Au cours de ces dernières années, face aux sollicitations de plus en plus croissantes des collectivités locales, la BOAD a décidé de s’engager à apporter une réponse idoine à cette problématique de financement du développement local en contribuant à la création Crédit Municipal Africain (CMA) au Mali dont le processus n’est malheureusement pas allé à son terme.

La BOAD a également apporté un financement à la Mairie de Dakar et reste ouverte d’autres collectivités qui ont une gouvernance et une capacité financières adéquates. Ce financement a concerné un projet, d’un coût total de 10 milliards FCFA (15,245 millions d’euros)dont 9,7 milliards FCFA (14,486 millions d’euros) provenant de la BOAD, qui avait pour objet, le renforcement de 157 km et la construction de 6 km de voies urbaines du réseau routier revêtu non classé ainsi que l’aménagement de 2000 places de stationnement payant dans la ville de Dakar.

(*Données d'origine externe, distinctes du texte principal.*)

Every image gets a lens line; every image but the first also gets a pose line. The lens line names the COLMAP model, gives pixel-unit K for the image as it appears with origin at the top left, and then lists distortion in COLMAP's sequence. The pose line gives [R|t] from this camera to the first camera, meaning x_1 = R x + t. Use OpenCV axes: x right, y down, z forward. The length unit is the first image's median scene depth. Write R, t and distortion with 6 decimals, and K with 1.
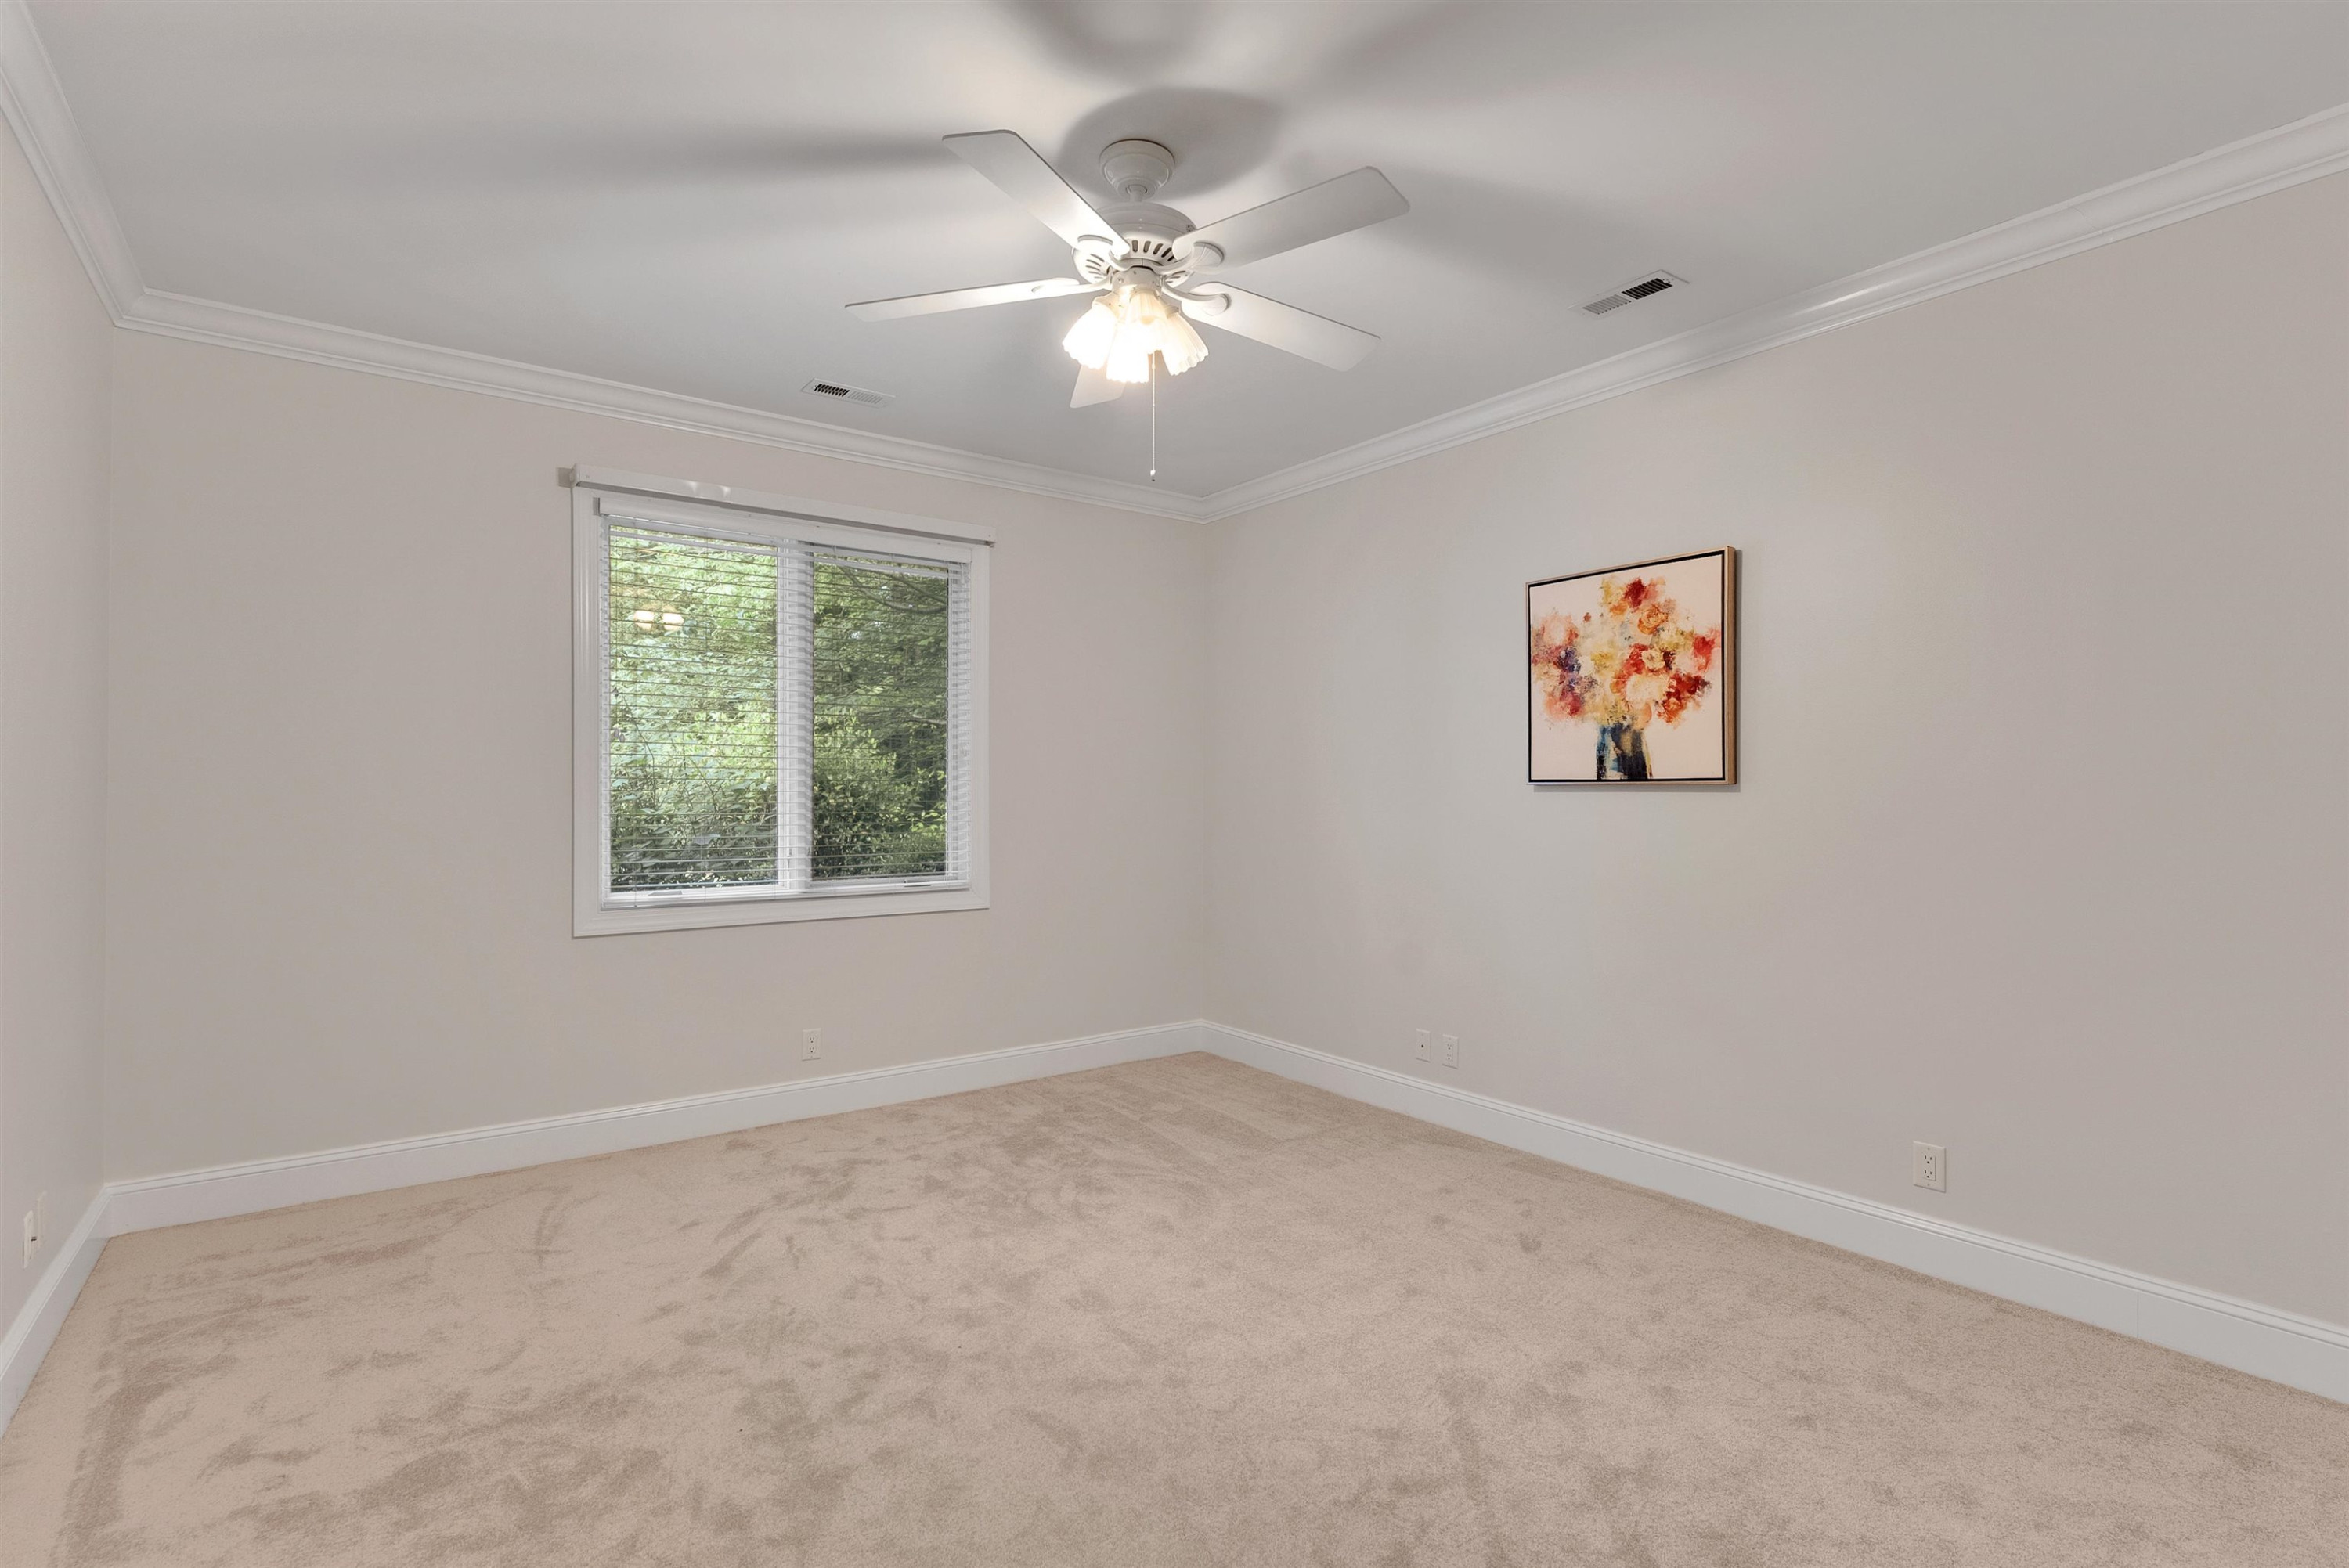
lens RADIAL K [[1110.9, 0, 1170.4], [0, 1110.9, 798.1], [0, 0, 1]] dist [-0.000752, -0.000264]
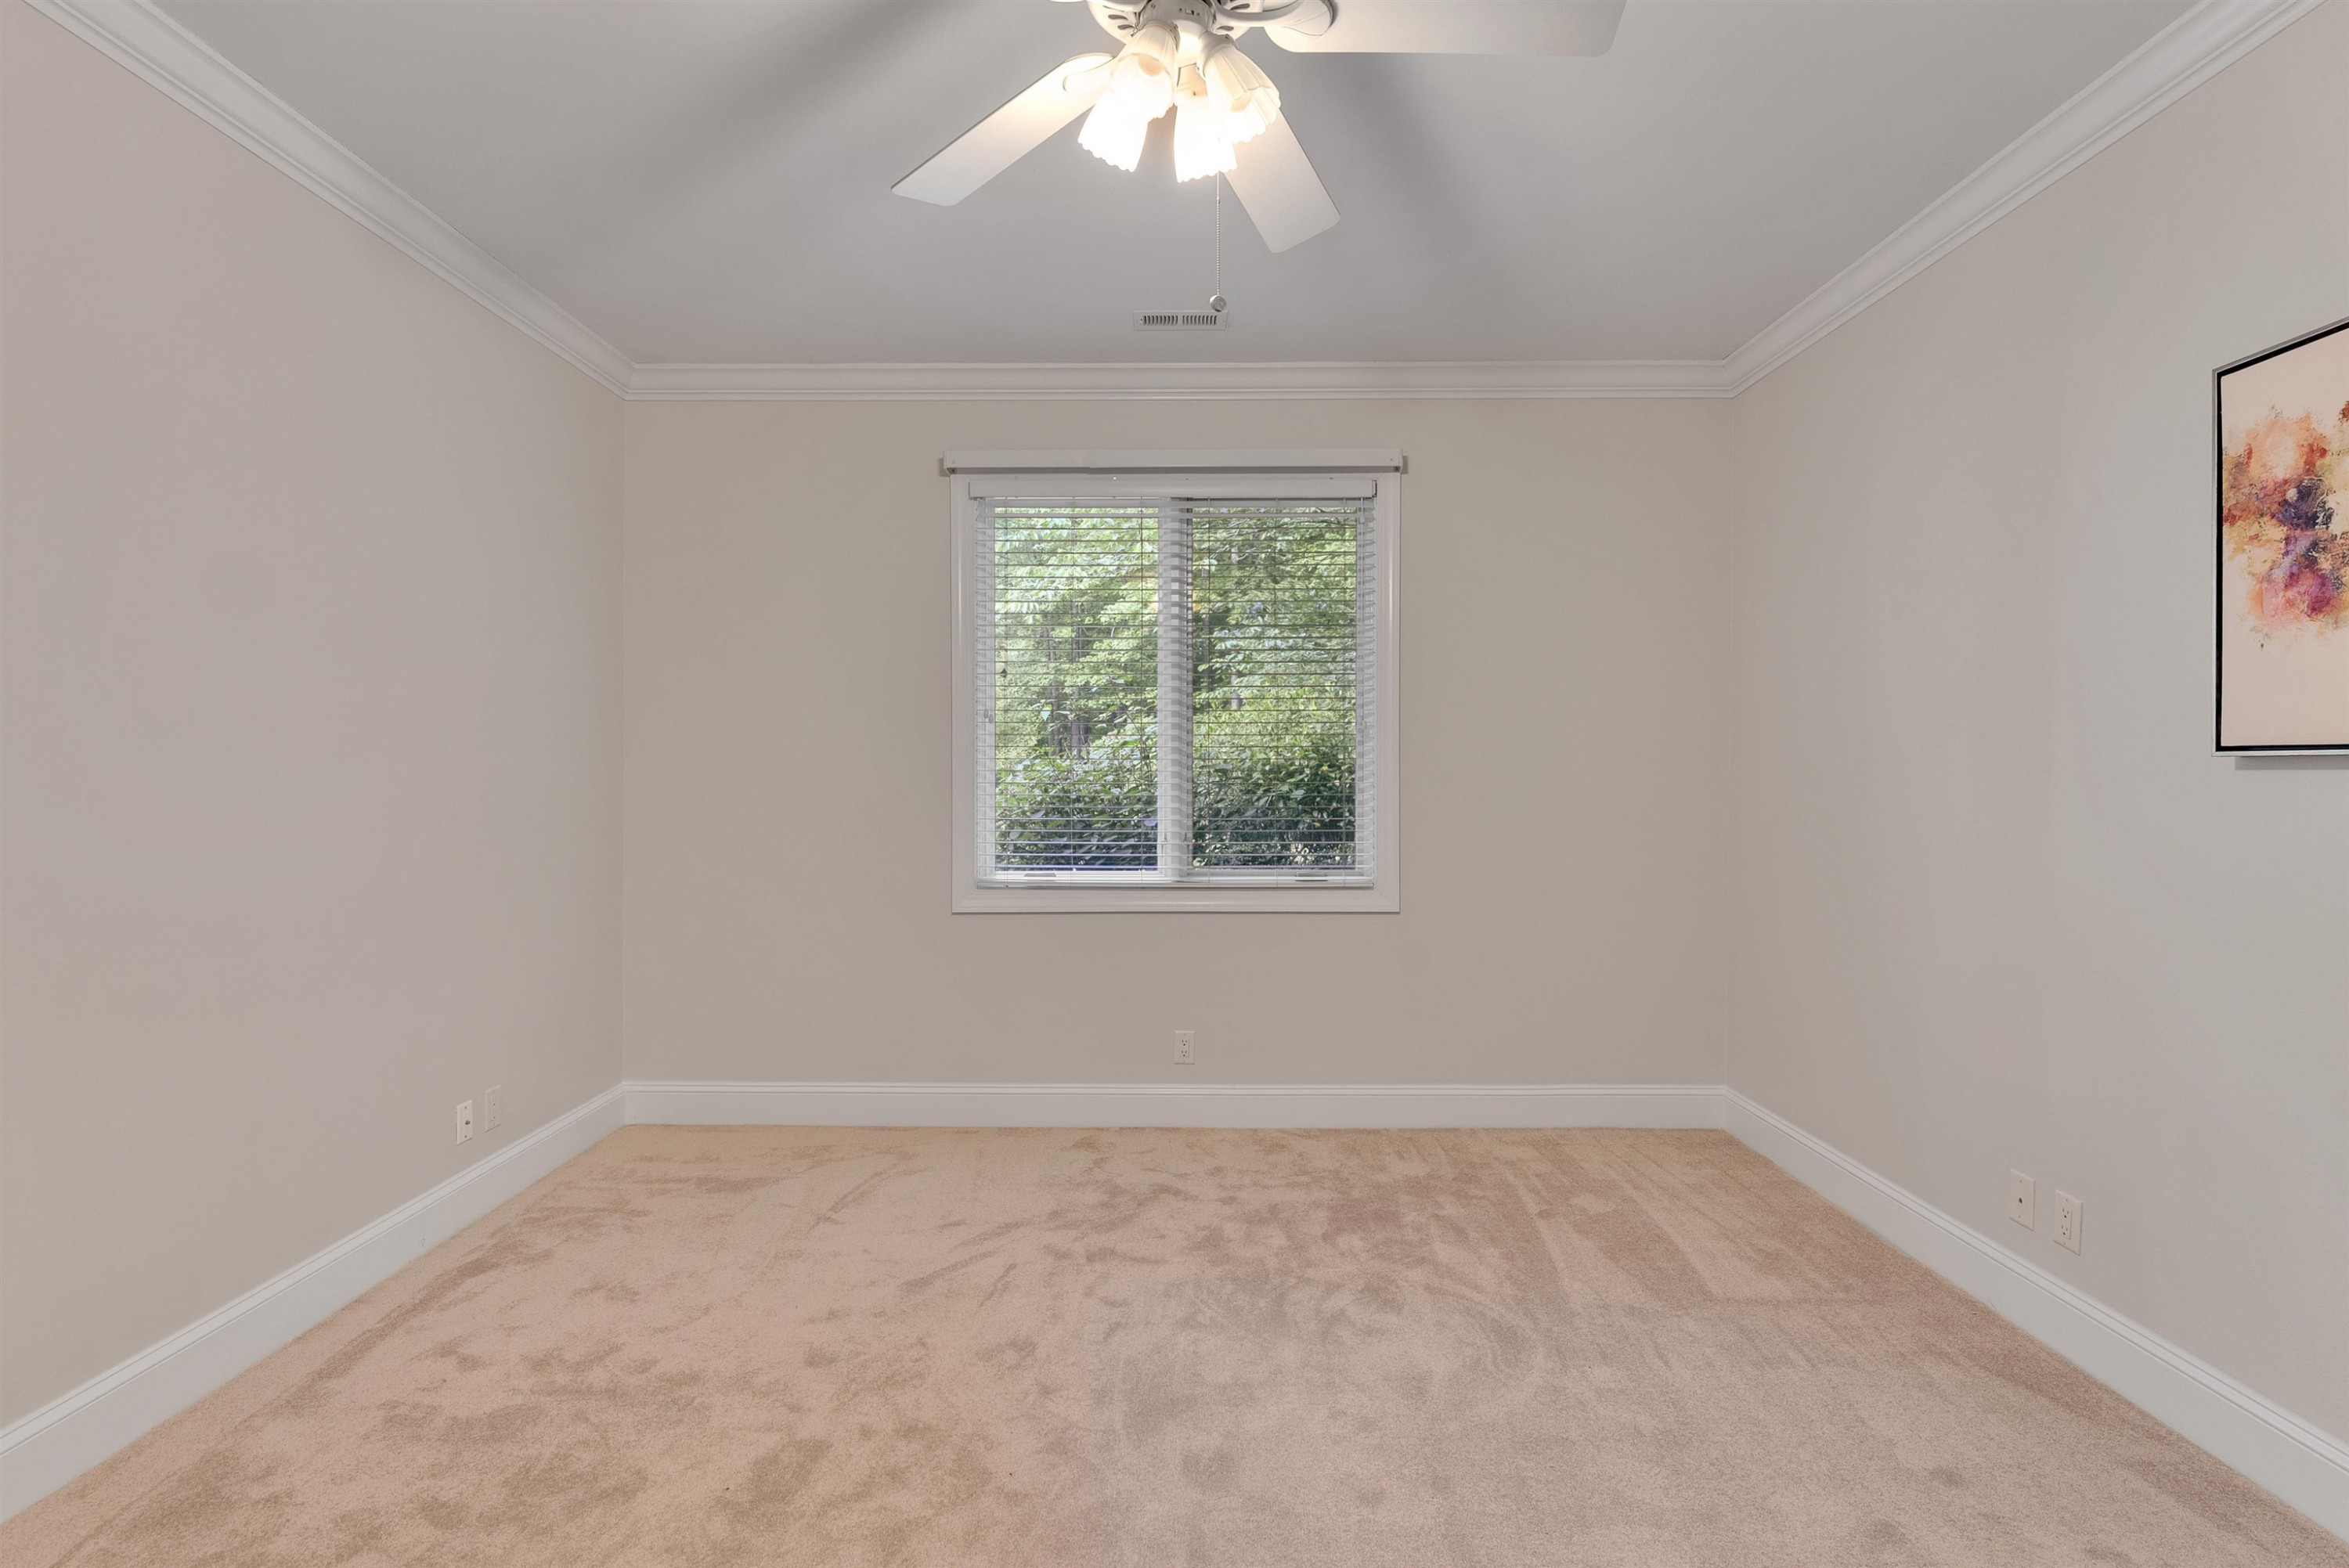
lens RADIAL K [[1121.7, 0, 1172.1], [0, 1121.7, 791.3], [0, 0, 1]] dist [-0.002100, -0.001105]
pose [[0.800946, 0.009056, -0.598669, 0.253083], [-0.001906, 0.999919, 0.012575, -0.001164], [0.598734, -0.008931, 0.800898, 0.293482]]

Les financements de la Banque en faveur du développement rural dans l’UEMOA ont d’une certaine manière aussi, permis le financement du développement local, à travers la mise en place de structures économiques et sociales locales. A date, le montant des interventions de la Banque dans le développement rural se chiffre à 424,6 milliards FCFA, soit environ 647 millions d’euros, pour 140 projets.

CONCLUSION

Le développement local constitue une priorité des Etats de l’Afrique de l’ouest dans leur processus de développement national. A cet effet, tous les pays ont entamé des processus de décentralisation qui devraient à terme donner une plus grande autonomie aux collectivités  territoriales.

Face à leur défi de développement, les collectivités locales sont confrontées à l’insuffisance des ressources financières pour mettre en œuvre leur plan de développement. Ces difficultés résultent de leur cadre réglementaire inadapté à la mobilisation des ressources, de la faible capacité des acteurs locaux et de la faiblesse de la fiscalité locale.

Des pistes de solutions peuvent être explorées pour améliorer l’accès au financement des collectivités  locales. Il s’agit de la poursuite de la décentralisation afin de rendre autonomes les collectivités locales, du renforcement des capacités des acteurs locaux, et la création d’institutions financières spécialisées dans le financement de l’économie locale.